● WHAT THE TASK REQUIRES
Output, exactly as written, the lines below from the one that has "физической формой и тактикой. Важно создать" through the one that has "sedang servis panjang, keluarga"; nothing else, and no pictures.

'''

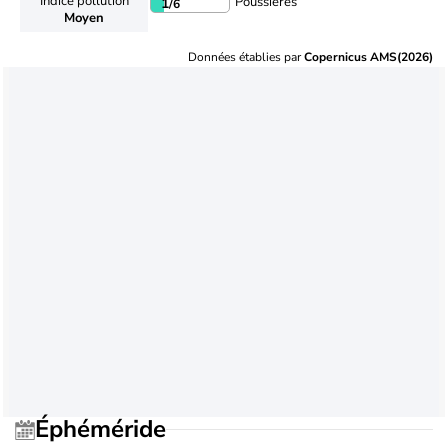
Indice pollution
Poussières
1
/6
Moyen
Données établies par
Copernicus AMS(2026)
Éphéméride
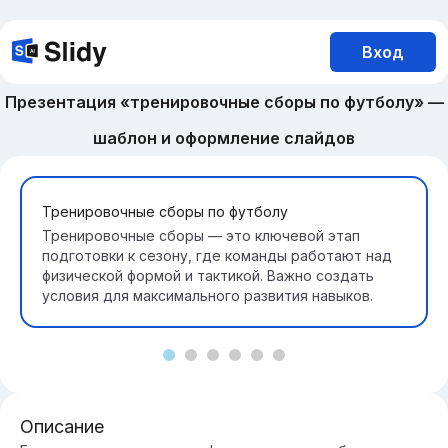
Вход
Презентация «тренировочные сборы по футболу» —
шаблон и оформление слайдов
Тренировочные сборы по футболу
Тренировочные сборы — это ключевой этап
подготовки к сезону, где команды работают над
физической формой и тактикой. Важно создать
условия для максимального развития навыков.
Описание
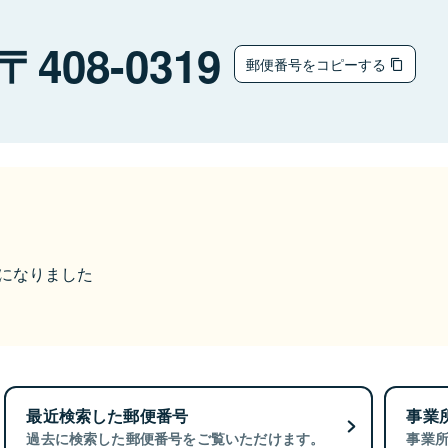
408-0319
郵便番号をコピーする
更になりました
最近検索した郵便番号
事業
過去に検索した郵便番号をご覧いただけます。
事業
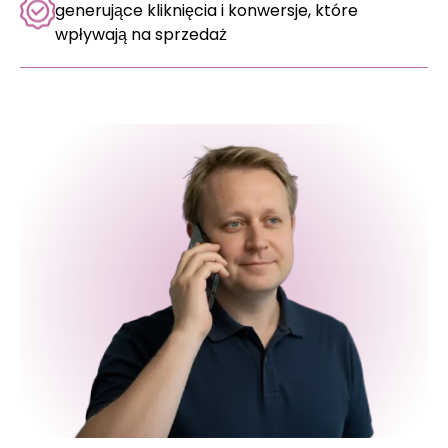
generujące kliknięcia i konwersje, które
wpływają na sprzedaż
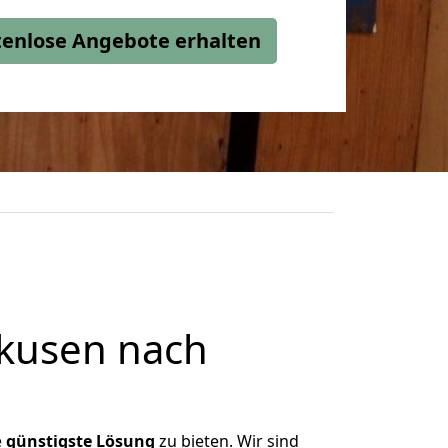
stenlose Angebote erhalten
kusen nach
e
günstigste
Lösung
zu bieten. Wir sind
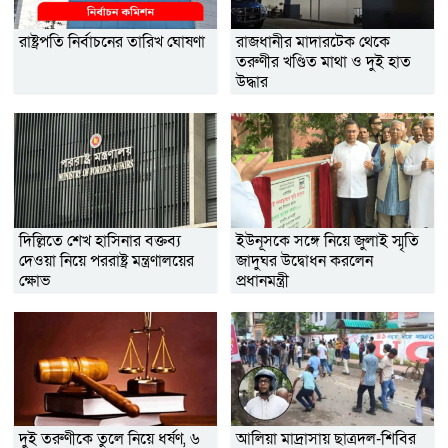
রাষ্ট্রপতি নির্বাচনের তারিখ ঘোষণা
রাজধানীর মাদারটেক থেকে
তরুণীর খণ্ডিত মাথা ও দুই হাত
উদ্ধার
দিল্লিতে শেখ হাসিনার বক্তব্য
ইউনূসকে সঙ্গে নিয়ে জুলাই স্মৃতি
দেওয়া নিয়ে পররাষ্ট্র মন্ত্রণালয়ের
জাদুঘর উদ্বোধন করলেন
ক্ষোভ
প্রধানমন্ত্রী
দুই তরুণীকে তুলে নিয়ে ধর্ষণ, ৬
আলিয়া মাদ্রাসায় ছাত্রদল-শিবির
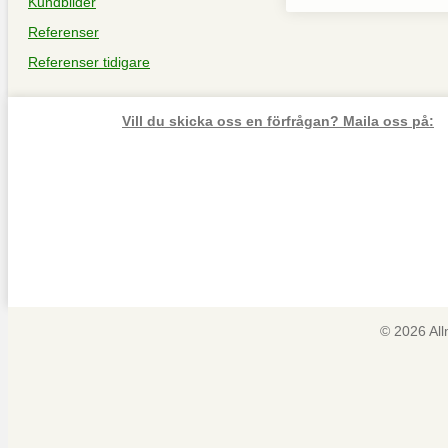
Kundbilder
Referenser
Referenser tidigare
Vill du skicka oss en förfrågan? Maila oss på:
© 2026 Al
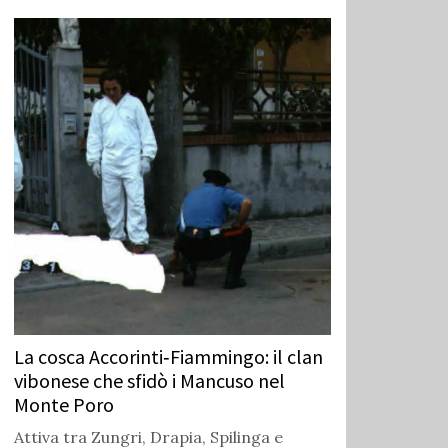
La cosca Accorinti‑Fiammingo: il clan
vibonese che sfidò i Mancuso nel
Monte Poro
Attiva tra Zungri, Drapia, Spilinga e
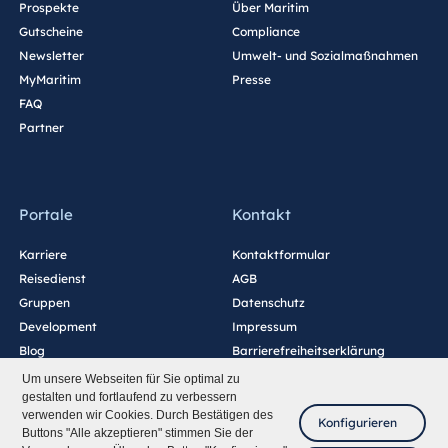
Prospekte
Über Maritim
Gutscheine
Compliance
Newsletter
Umwelt- und Sozialmaßnahmen
MyMaritim
Presse
FAQ
Partner
Portale
Kontakt
Karriere
Kontaktformular
Reisedienst
AGB
Gruppen
Datenschutz
Development
Impressum
Blog
Barrierefreiheitserklärung
Cookie-Einstellungen
Um unsere Webseiten für Sie optimal zu
gestalten und fortlaufend zu verbessern
verwenden wir Cookies. Durch Bestätigen des
Konfigurieren
Buttons "Alle akzeptieren" stimmen Sie der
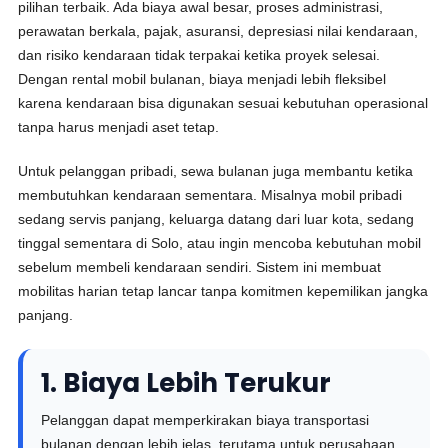
pilihan terbaik. Ada biaya awal besar, proses administrasi,
perawatan berkala, pajak, asuransi, depresiasi nilai kendaraan,
dan risiko kendaraan tidak terpakai ketika proyek selesai.
Dengan rental mobil bulanan, biaya menjadi lebih fleksibel
karena kendaraan bisa digunakan sesuai kebutuhan operasional
tanpa harus menjadi aset tetap.
Untuk pelanggan pribadi, sewa bulanan juga membantu ketika
membutuhkan kendaraan sementara. Misalnya mobil pribadi
sedang servis panjang, keluarga datang dari luar kota, sedang
tinggal sementara di Solo, atau ingin mencoba kebutuhan mobil
sebelum membeli kendaraan sendiri. Sistem ini membuat
mobilitas harian tetap lancar tanpa komitmen kepemilikan jangka
panjang.
1. Biaya Lebih Terukur
Pelanggan dapat memperkirakan biaya transportasi
bulanan dengan lebih jelas, terutama untuk perusahaan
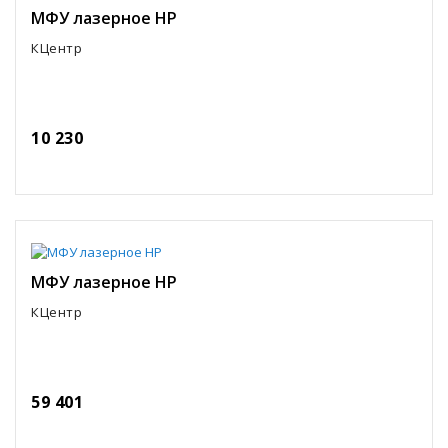
МФУ лазерное HP
КЦентр
10 230
МФУ лазерное HP
КЦентр
59 401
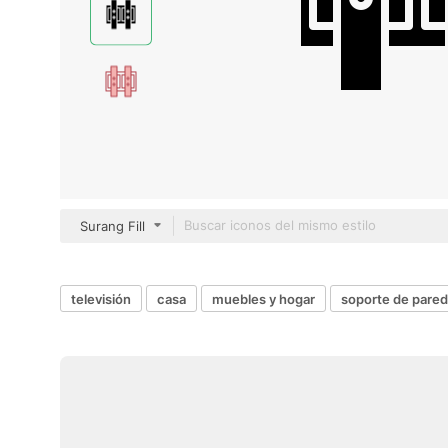
Surang Fill
televisión
casa
muebles y hogar
soporte de pared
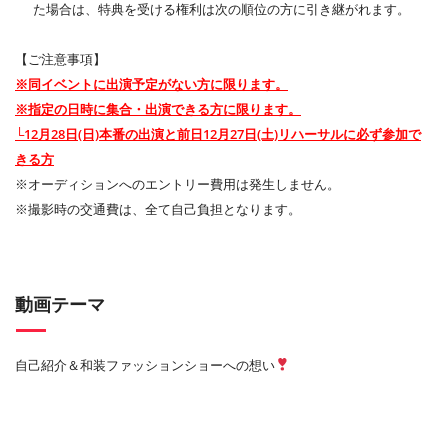
た場合は、特典を受ける権利は次の順位の方に引き継がれます。
【ご注意事項】
※同イベントに出演予定がない方に限ります。
※指定の日時に集合・出演できる方に限ります。
└12月28日(日)本番の出演と前日12月27日(土)リハーサルに必ず参加で
きる方
※オーディションへのエントリー費用は発生しません。
※撮影時の交通費は、全て自己負担となります。
動画テーマ
自己紹介＆和装ファッションショーへの想い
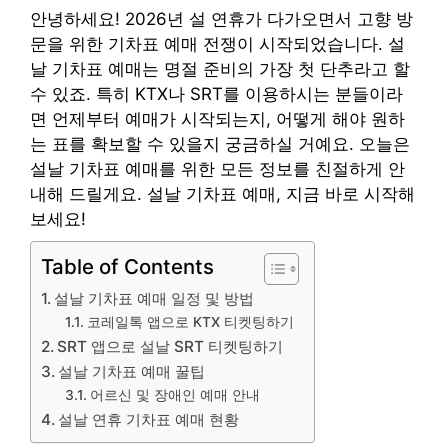
안녕하세요! 2026년 설 연휴가 다가오면서 고향 방
문을 위한 기차표 예매 전쟁이 시작되었습니다. 설
날 기차표 예매는 명절 준비의 가장 첫 단추라고 할
수 있죠. 특히 KTX나 SRT를 이용하시는 분들이라
면 언제부터 예매가 시작되는지, 어떻게 해야 원하
는 표를 확보할 수 있을지 궁금하실 거예요. 오늘은
설날 기차표 예매를 위한 모든 정보를 친절하게 안
내해 드릴게요. 설날 기차표 예매, 지금 바로 시작해
보세요!
Table of Contents
설날 기차표 예매 일정 및 방법
코레일톡 앱으로 KTX 티켓팅하기
SRT 앱으로 설날 SRT 티켓팅하기
설날 기차표 예매 꿀팁
어르신 및 장애인 예매 안내
설날 연휴 기차표 예매 현황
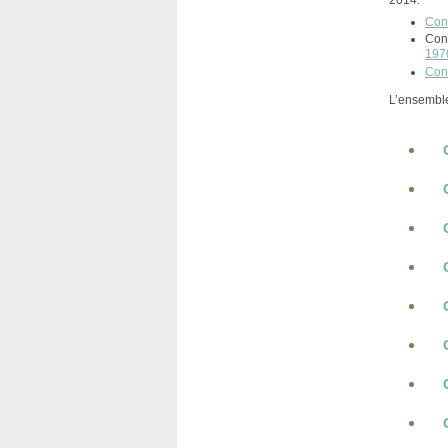
2014.
Cons
Cons
197
Cons
L’ensemble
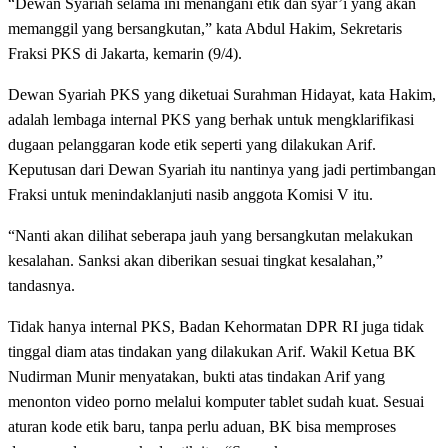
“Dewan Syariah selama ini menangani etik dan syar’i yang akan
memanggil yang bersangkutan,” kata Abdul Hakim, Sekretaris
Fraksi PKS di Jakarta, kemarin (9/4).
Dewan Syariah PKS yang diketuai Surahman Hidayat, kata Hakim,
adalah lembaga internal PKS yang berhak untuk mengklarifikasi
dugaan pelanggaran kode etik seperti yang dilakukan Arif.
Keputusan dari Dewan Syariah itu nantinya yang jadi pertimbangan
Fraksi untuk menindaklanjuti nasib anggota Komisi V itu.
“Nanti akan dilihat seberapa jauh yang bersangkutan melakukan
kesalahan. Sanksi akan diberikan sesuai tingkat kesalahan,”
tandasnya.
Tidak hanya internal PKS, Badan Kehormatan DPR RI juga tidak
tinggal diam atas tindakan yang dilakukan Arif. Wakil Ketua BK
Nudirman Munir menyatakan, bukti atas tindakan Arif yang
menonton video porno melalui komputer tablet sudah kuat. Sesuai
aturan kode etik baru, tanpa perlu aduan, BK bisa memproses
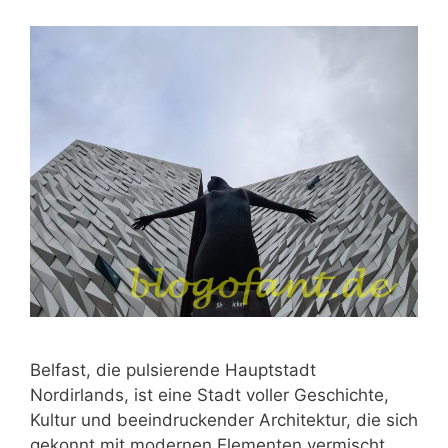
Belfast, die pulsierende Hauptstadt
Nordirlands, ist eine Stadt voller Geschichte,
Kultur und beeindruckender Architektur, die sich
gekonnt mit modernen Elementen vermischt.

'''

● SOLVED EXERCISE
физической формой и тактикой. Важно создать
условия для максимального развития навыков.
Описание
408-0319
郵便番号をコピーする
更になりました
最近検索した郵便番号
事業
過去に検索した郵便番号をご覧いただけます。
事業
generujące kliknięcia i konwersje, które
wpływają na sprzedaż
stenlose Angebote erhalten
kusen nach
e
günstigste
Lösung
zu bieten. Wir sind
রাষ্ট্রপতি নির্বাচনের তারিখ ঘোষণা
রাজধানীর মাদারটেক থেকে
তরুণীর খণ্ডিত মাথা ও দুই হাত
উদ্ধার
দিল্লিতে শেখ হাসিনার বক্তব্য
ইউনূসকে সঙ্গে নিয়ে জুলাই স্মৃতি
দেওয়া নিয়ে পররাষ্ট্র মন্ত্রণালয়ের
জাদুঘর উদ্বোধন করলেন
ক্ষোভ
প্রধানমন্ত্রী
দুই তরুণীকে তুলে নিয়ে ধর্ষণ, ৬
আলিয়া মাদ্রাসায় ছাত্রদল-শিবির
Kundbilder
Referenser
Referenser tidigare
Vill du skicka oss en förfrågan? Maila oss på:
© 2026 Al
La cosca Accorinti‑Fiammingo: il clan
vibonese che sfidò i Mancuso nel
Monte Poro
Attiva tra Zungri, Drapia, Spilinga e
Prospekte
Über Maritim
Gutscheine
Compliance
Newsletter
Umwelt- und Sozialmaßnahmen
MyMaritim
Presse
FAQ
Partner
Portale
Kontakt
Karriere
Kontaktformular
Reisedienst
AGB
Gruppen
Datenschutz
Development
Impressum
Blog
Barrierefreiheitserklärung
Cookie-Einstellungen
Um unsere Webseiten für Sie optimal zu
gestalten und fortlaufend zu verbessern
verwenden wir Cookies. Durch Bestätigen des
Konfigurieren
Buttons "Alle akzeptieren" stimmen Sie der
pilihan terbaik. Ada biaya awal besar, proses administrasi,
perawatan berkala, pajak, asuransi, depresiasi nilai kendaraan,
dan risiko kendaraan tidak terpakai ketika proyek selesai.
Dengan rental mobil bulanan, biaya menjadi lebih fleksibel
karena kendaraan bisa digunakan sesuai kebutuhan operasional
tanpa harus menjadi aset tetap.
Untuk pelanggan pribadi, sewa bulanan juga membantu ketika
membutuhkan kendaraan sementara. Misalnya mobil pribadi
sedang servis panjang, keluarga datang dari luar kota, sedang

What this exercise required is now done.